— TASKS TO CARRY OUT —
(1) Write out the stretch of the Isa Kamari biography from "Isa Kamari (born" through "Letters in 2008.", switching "architecture" to "engineering".
(2) Proceed with the Isa Kamari biography from the point where it stops.

— READING PASSAGE —
━━━━━━━━

Isa Kamari (born 1960) is a Singaporean writer. He was awarded the Cultural Medallion in 2007.

==Early life and education==
Kamari was born in Singapore in 1960. He studied at the National University of Singapore, where he obtained his bacherlor's degree in architecture in 1988. He later studied at the National University of Malaysia, where he obtained a Master of Philosophy in Malay Letters in 2008.

==Career==
In 1993, his poetry collection Sumur Usia was published. In the same year, he won the Merit Award at the Anugerah Persuratan, which was organised by the Malay Language Council. Sketsa Minda, a collection of his short stories, was published in the following year. In 1995, he again won the Merit Award at the Anugerah Persuratan. In the same year, he won the National Book Development Council Award for Sumur Usia and the Merit Award of the Saadon Ismail Award. In 1997, his short story Permetuan won the Hadiah Sastera at the Anugerah Persuratan. In the following year, his novel Satu Bumi was published. The novel won him the Merit Award at the Anugerah Persuratan in 1999. It was later translated into both Chinese and English. In 2001, his essay Milik Siapa Bumi Yang Satu Ini won the Hadiah Sastera. In 2003, his novels Menara, Kiswah and Tawassul. Menara won the Merit Award at the Anugerah Persuratan in 2003 and was later translated into English, Kiswah was shortlisted for the Singapore Literature Prize in 2004 and the English translation of Tawassul was published in 2009. He wrote the 2003 television drama Dua Wajah and the 2004 television drama Mengejar Bayangan. He is a member of the spiritual music trio Sirrfillsirr, which released its first album, Cinta Arafah, in 2005.

━━━━━━━━

[Extracted page text data]

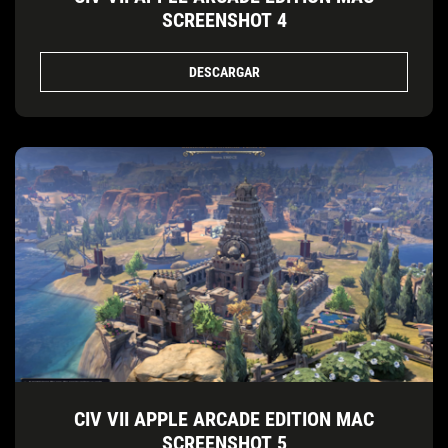
SCREENSHOT 4
DESCARGAR
CIV VII APPLE ARCADE EDITION MAC
SCREENSHOT 5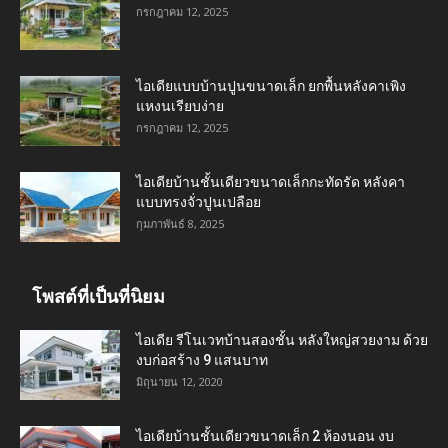
กรกฎาคม 12, 2025
ไอเดียแบบบ้านปูนขนาดเล็ก ยกพื้นหลังคาเพิง
แหงนเรียบง่าย
กรกฎาคม 12, 2025
ไอเดียบ้านชั้นเดียวขนาดเล็กกะทัดรัด หลังคา
แบบทรงจั่วปูนเปลือย
กุมภาพันธ์ 8, 2025
โพสต์ที่เป็นที่นิยม
ไอเดีย รีโนเวทบ้านสองชั้น หลังใหญ่สวยงาม ด้วย
งบก่อสร้าง 9 แสนบาท
มิถุนายน 12, 2020
ไอเดียบ้านชั้นเดียวขนาดเล็ก 2 ห้องนอน งบ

━━━━━━━━

— RESULTS BY TASK —
(1)
Isa Kamari (born 1960) is a Singaporean writer. He was awarded the Cultural Medallion in 2007.

==Early life and education==
Kamari was born in Singapore in 1960. He studied at the National University of Singapore, where he obtained his bacherlor's degree in engineering in 1988. He later studied at the National University of Malaysia, where he obtained a Master of Philosophy in Malay Letters in 2008.

(2)
In 2006, he was awarded the S.E.A. Write Award. In the same year, his novel Atas Nama Cinta and his poetry collections Ka'bah, Lorong Wahyu and Cinta Arafah were published, and his debut play Pintu, was staged at The Arts House. The English translation of Atas Nama Cinta was published in 2009. He also served on the Malay Language Learning and Promotion Committee of the Ministry of Education. In 2007, he was awarded the Cultural Medallion. In the same year, his novel Memeluk Gerhana was published. The novel was later translated into English. His second play, Sidang Burung, was staged at The Esplanade in 2008. The play was adapted from The Conference of the Birds, a poem by Sufi poet Attar of Nishapur. In 2009, he won the Tun Seri Lanang Award and his novel Rawa was published. The novel was later translated into English and Chinese. In 2010, Celupan, a collection of his short stories, was published. In the same year, Sirrfillsirr released its second album, Kurnia. In 2011, his novel Duka Tuan Bertakhta was published. Its English translation was published in 2013. In 2014, his novel Selendang Sukma was published. In 2016, his English novella Tweet was published. In 2022, Maladies Of The Soul: Stories, a collection of his short stories, most of which were originally written in Malay before being he translated them into English, was published.

He is a deputy director in the Architecture (Design) Division of the Land Transport Authority.

==Personal life==
Kamari is married to Sukmawati Sirat, and has two daughters. Sirat has translated several of his works.